Elegant normalization without adding fields, extra table. Best relationship

I have 2 tables I am trying to normalize. The problem is I don't want to create an offhand table with new fields, though a link table perhaps works. What is the most elegant way to convey that the "Nintendo" entry is BOTH a publisher and a developer? I don't want "Nintendo" to be duplicated. I am thinking a many-to-many relationship can be key here.
I want to stress that I absolutely want the developer and a publisher tables to remain. I don't mind creating a link between the 2 with a new relationship.
Here are the 2 tables I am trying to normalize:
Below is a solution I tried (I don't like it):
There is nothing wrong with your two tables.
In fact all you need is
developer(name) -- company [name] is a developer
publisher(name) -- company [name] is a publisher
Your changes have nothing to do with normalization. Normalization never creates new column names. 'I don't want "Nintendo" to be duplicated' is misconceived. There is nothing wrong per se with values appearing in multiple places. See the answers by sqlvogel & myself here.
BUT: Depending on what it means for a row to be in one of your tables there might be a better design to reduce errors because the two tables' values could be "constrained" ie depend on each other. That has something to do with "redundancy" but it is about constraints and does not involve normalization. And for us to address it you have to tell us exactly when a row goes into each table based on the world situation.

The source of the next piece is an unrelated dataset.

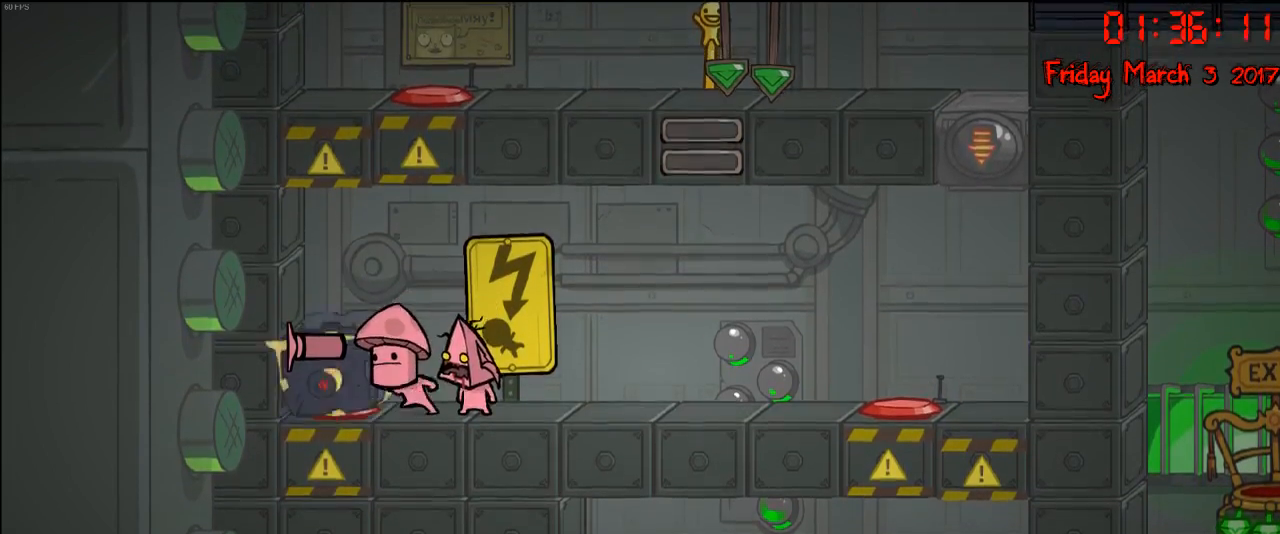
{"buttons": [], "left_stick": "center", "right_stick": "center", "events": [[133, "left_stick", "center"]]}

If you don't want to repeat the strings for implementation(-dependent) reasons (space taken or speed of operations at the expense of more joins) then add a table of name ids and strings (actually company ids and names) and replace your old name columns and values by company id columns and values. But that's not normalization, that's complicating your schema for the sake of implementation-dependent data optimization tradeoffs. (And you should demonstrate this is needed and works.)
The currently accepted answer (tables Game_Company, Company_Role & Game_Company_Role) just adds a lot of redundant data. Just like your question adds three redundant tables. The original two tables already say what companies are developers and which are publishers. The other tables are just views/queries on the two!

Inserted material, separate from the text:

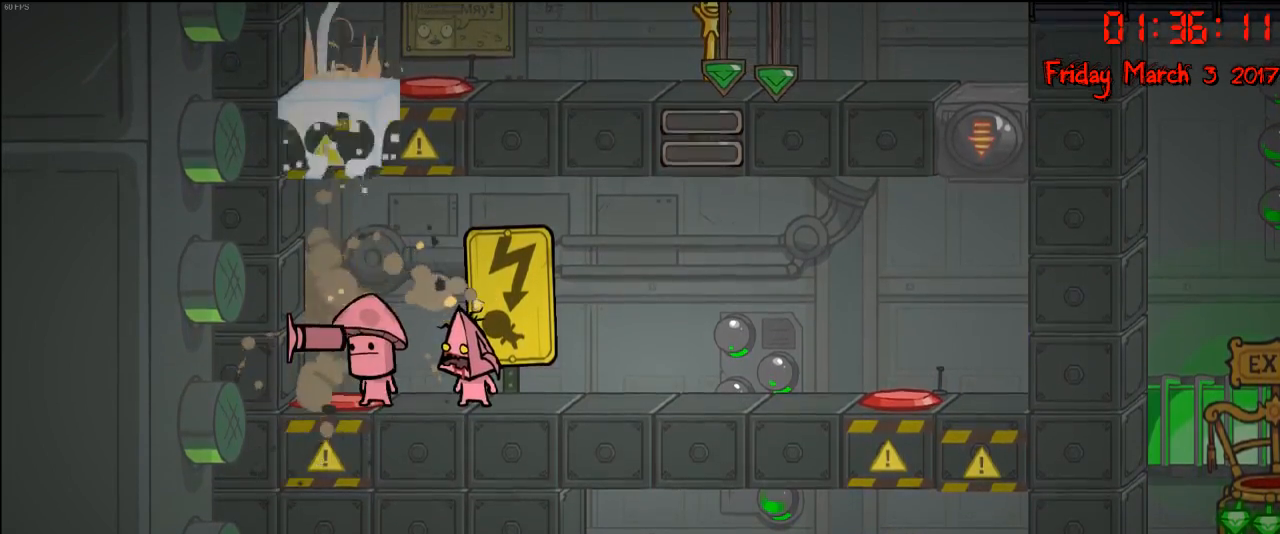
{"buttons": [], "left_stick": "right", "right_stick": "center", "events": [[417, "left_stick", "right"]]}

If you want a new table for "[id] identifies a company named [name] with ..." then this is a case of developers and publisher as subtypes of supertype company. Search on database subtypes. See this answer. Then you would use company id instead of name to identify companies. You could also then further simplify (!) by using company id as the only column in tables developer and publisher and also everywhere else instead of developer_id and publisher_id.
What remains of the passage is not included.